> _MATERIAL PROVIDED_:
::::

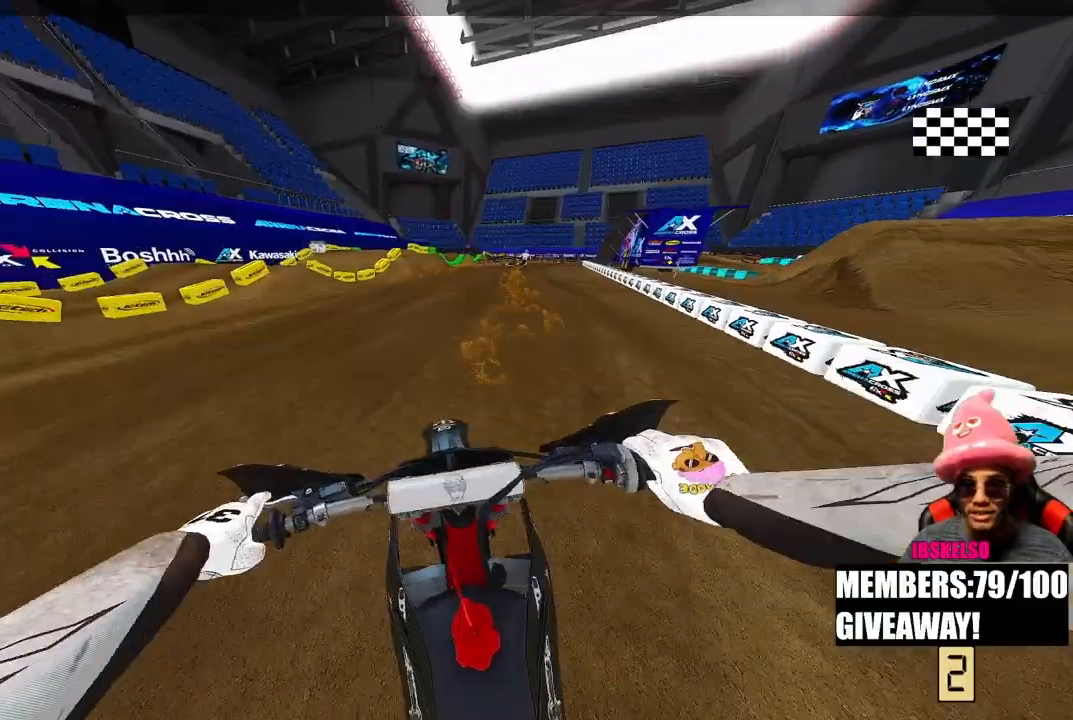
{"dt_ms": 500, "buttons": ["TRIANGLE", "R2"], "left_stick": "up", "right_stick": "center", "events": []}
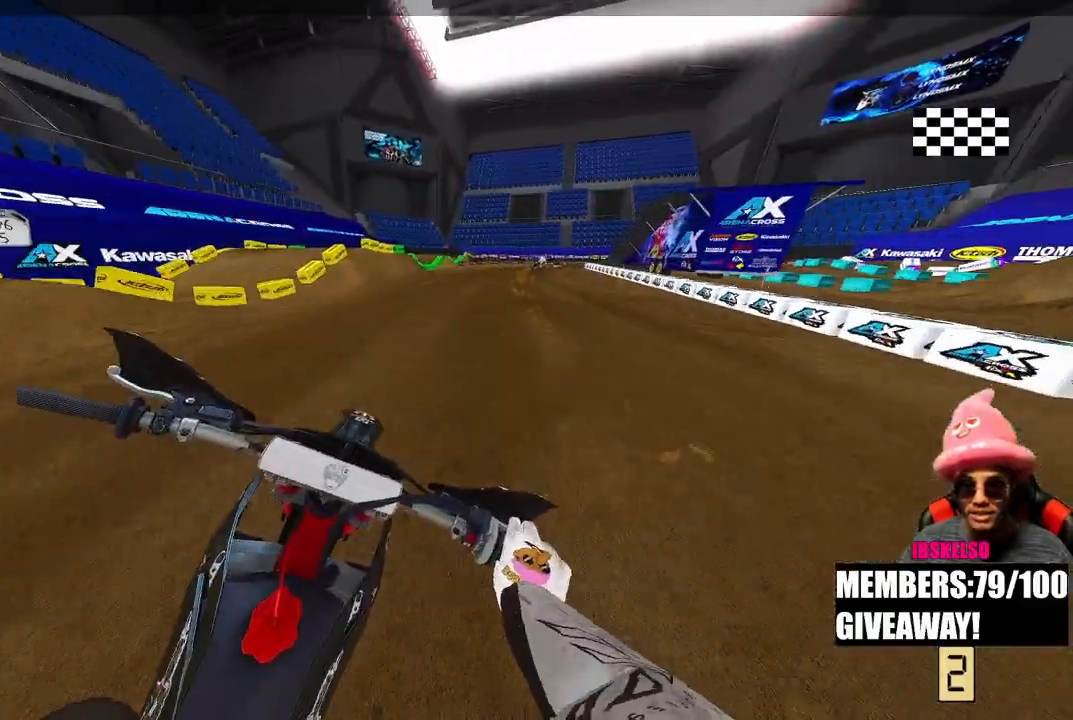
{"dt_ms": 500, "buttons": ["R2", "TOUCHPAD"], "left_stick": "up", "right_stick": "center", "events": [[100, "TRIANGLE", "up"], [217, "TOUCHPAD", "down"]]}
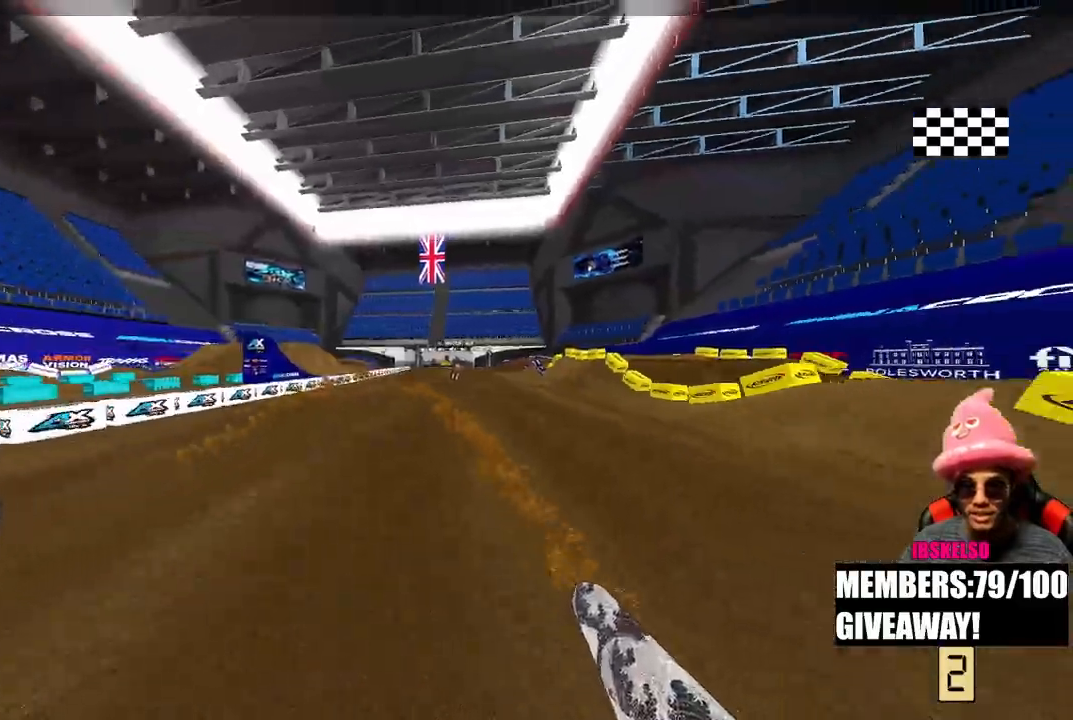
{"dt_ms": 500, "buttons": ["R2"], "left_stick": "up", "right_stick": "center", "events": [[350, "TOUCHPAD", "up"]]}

::::

> _WORK ITEM_: Leaving the pictures aside, transcribe the entire listing exactly.

> _SOLUTION FOR THIS PROBLEM_:
{"dt_ms": 500, "buttons": ["TRIANGLE", "R2"], "left_stick": "up", "right_stick": "center", "events": []}
{"dt_ms": 500, "buttons": ["R2", "TOUCHPAD"], "left_stick": "up", "right_stick": "center", "events": [[100, "TRIANGLE", "up"], [217, "TOUCHPAD", "down"]]}
{"dt_ms": 500, "buttons": ["R2"], "left_stick": "up", "right_stick": "center", "events": [[350, "TOUCHPAD", "up"]]}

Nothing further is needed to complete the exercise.